• _Your instructions_
Write out all the rows below as one numbered list, skipping any blank lines. Leave the pictures out of your answer.

• _Extracted records_
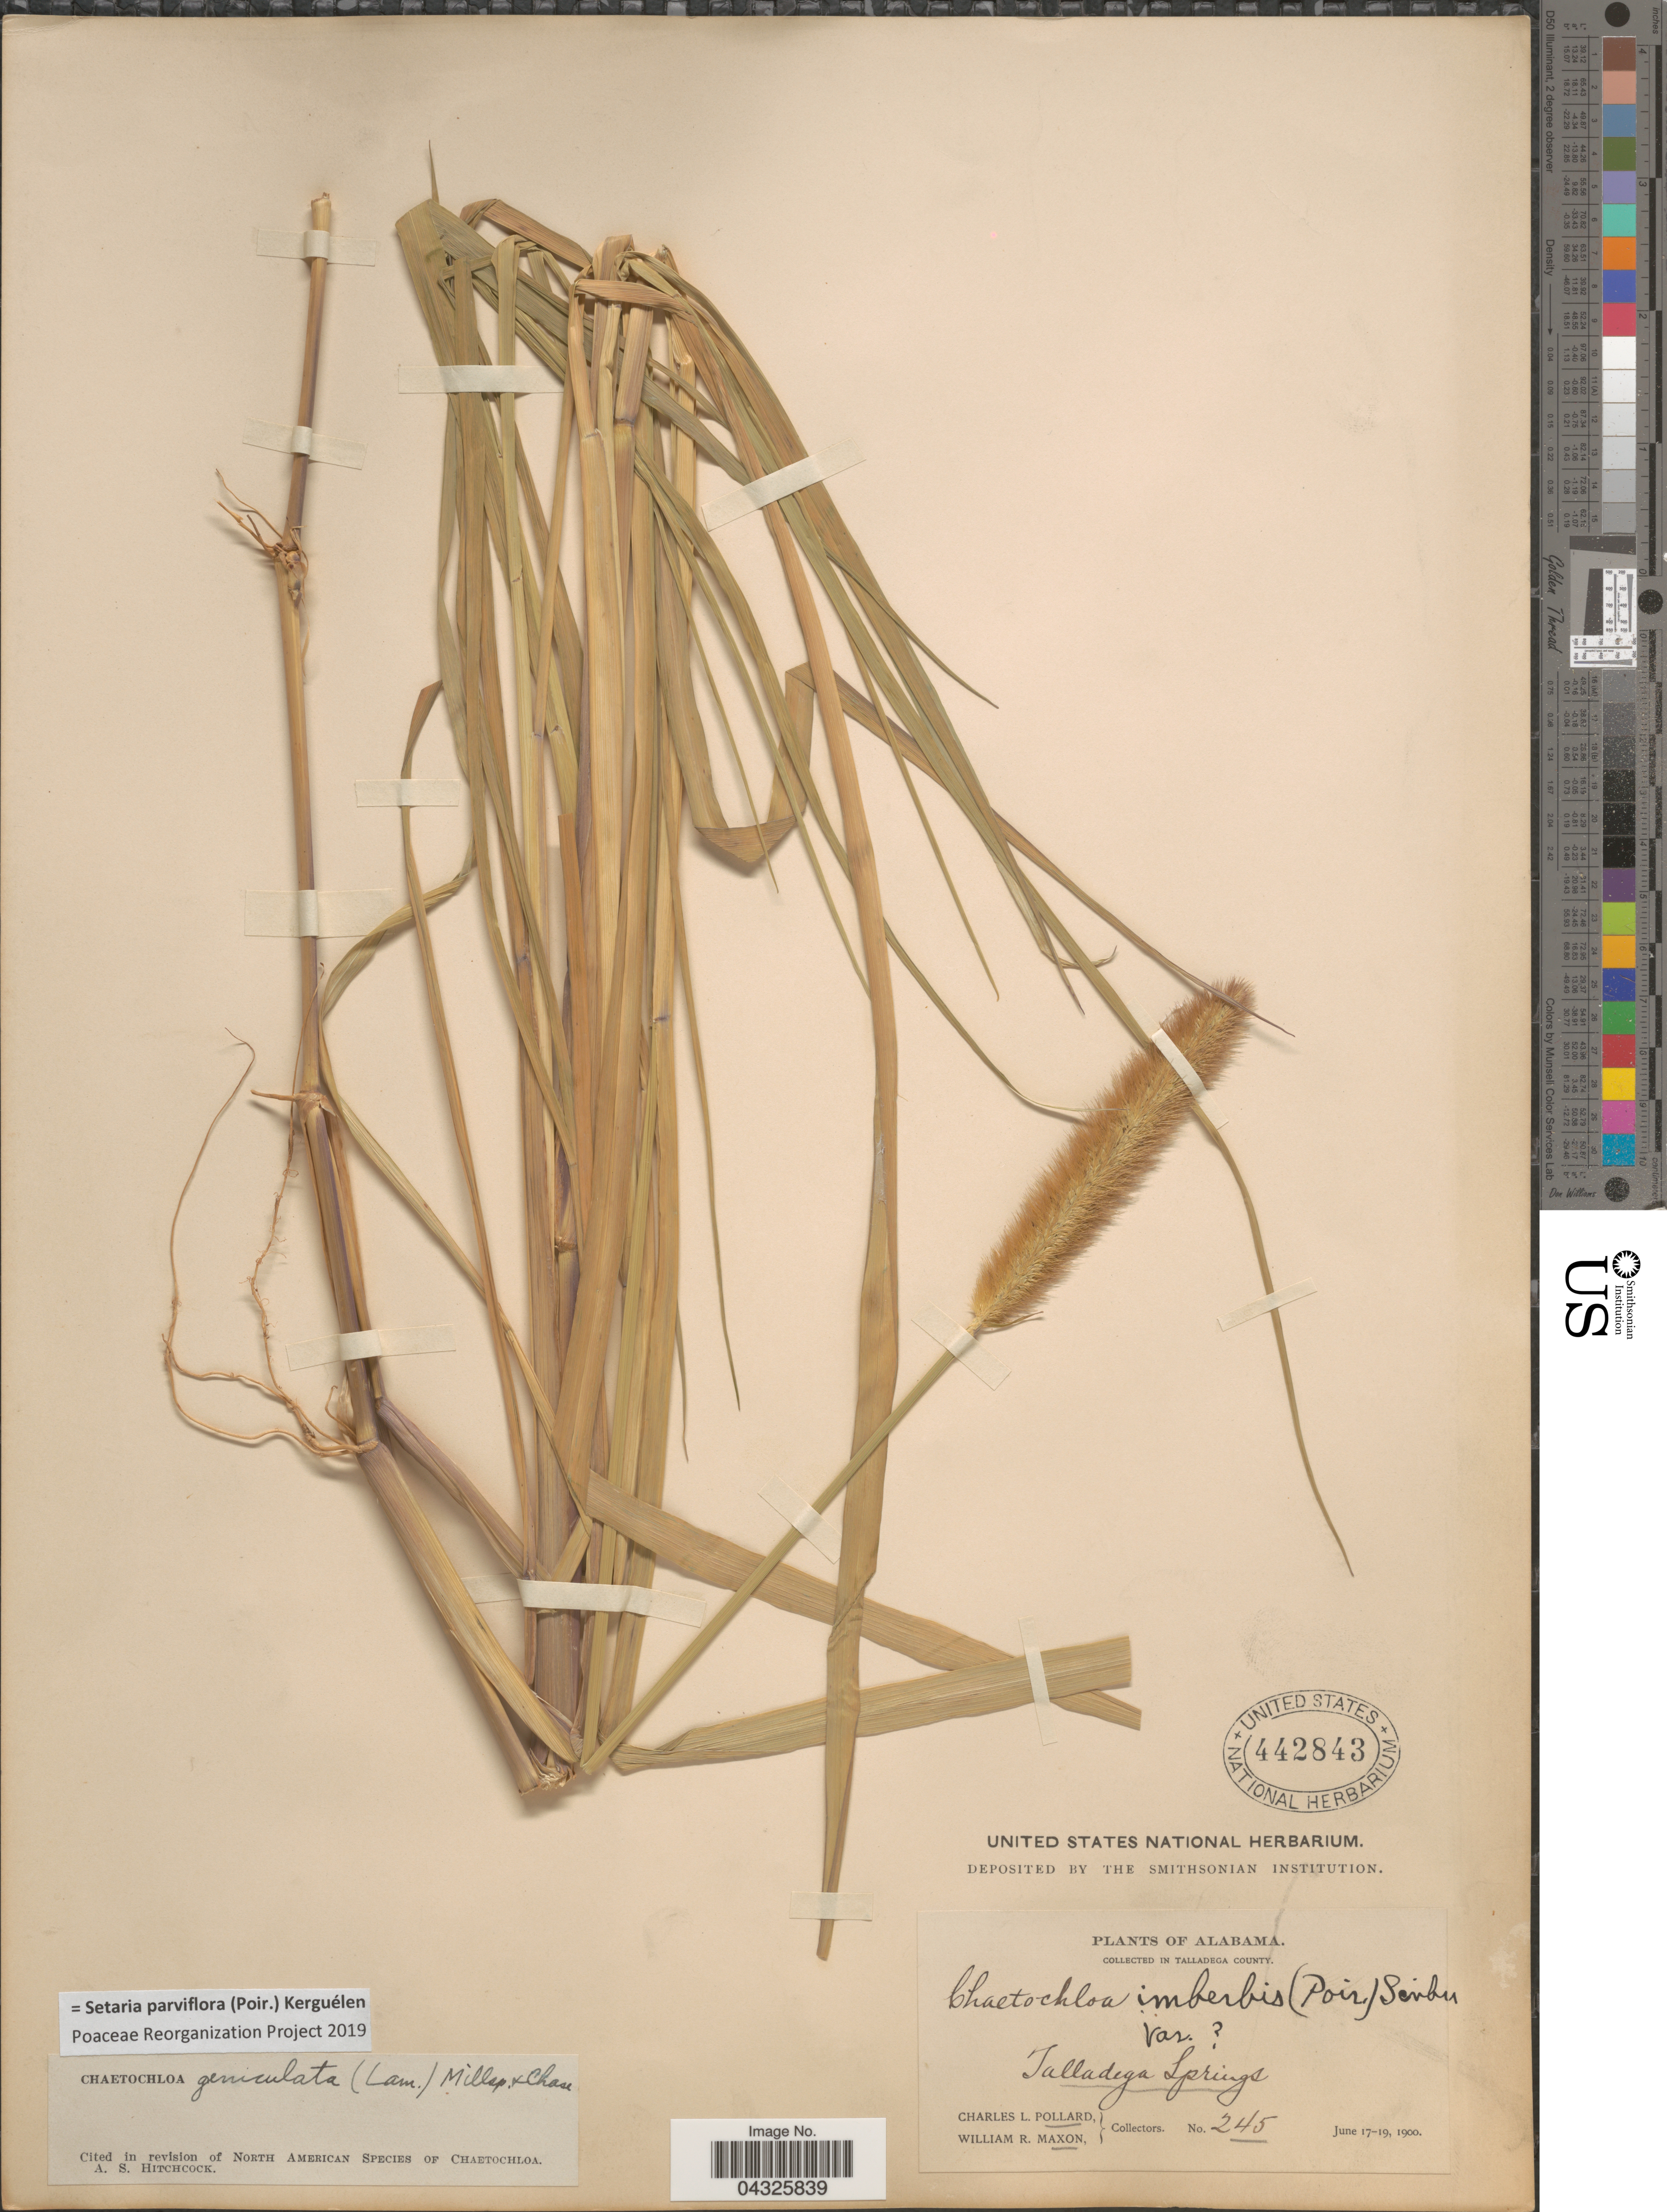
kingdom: Plantae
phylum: Tracheophyta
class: Liliopsida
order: Poales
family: Poaceae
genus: Setaria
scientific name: Setaria parviflora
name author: (Poir.) Kerguélen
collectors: C. L. Pollard & W. R. Maxon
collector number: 245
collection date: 1900-06-17/1900-06-19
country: United States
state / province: Alabama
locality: In Talladega County. Talladega Springs.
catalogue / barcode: US 442843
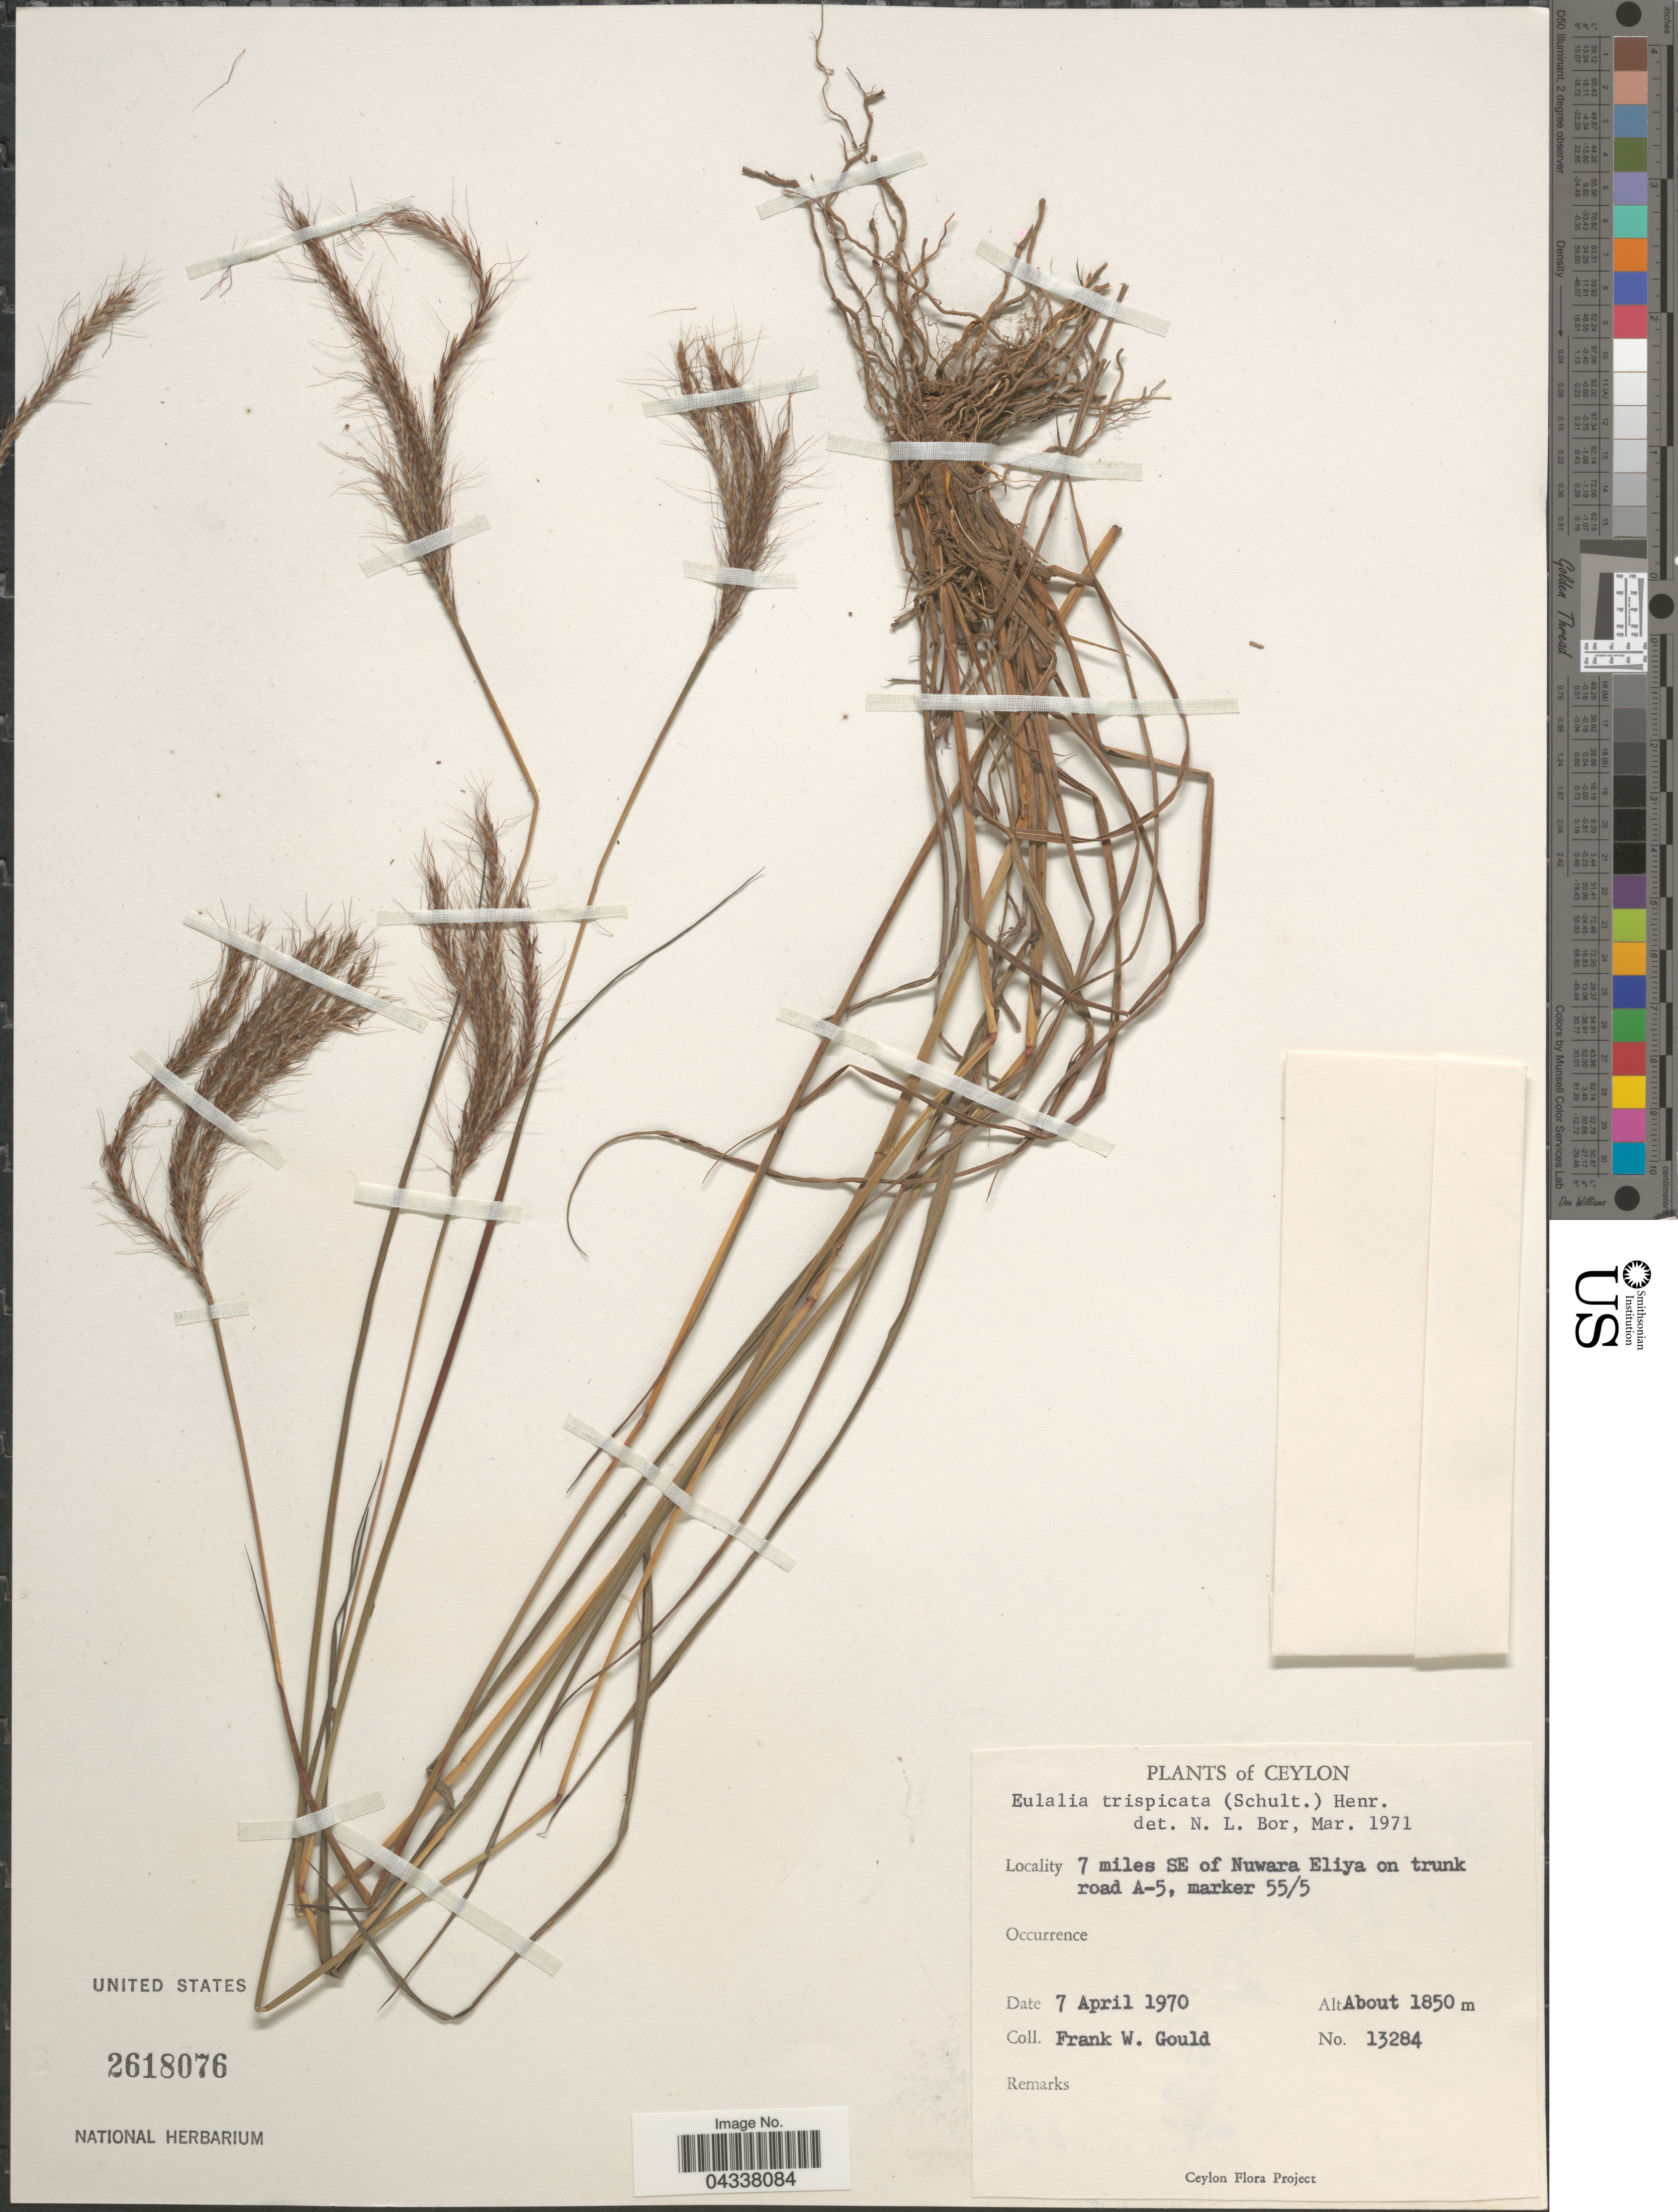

• _Response to the task_
1. kingdom: Plantae
2. phylum: Tracheophyta
3. class: Liliopsida
4. order: Poales
5. family: Poaceae
6. genus: Setaria
7. scientific name: Setaria parviflora
8. name author: (Poir.) Kerguélen
9. collectors: C. L. Pollard & W. R. Maxon
10. collector number: 245
11. collection date: 1900-06-17/1900-06-19
12. country: United States
13. state / province: Alabama
14. locality: In Talladega County. Talladega Springs.
15. catalogue / barcode: US 442843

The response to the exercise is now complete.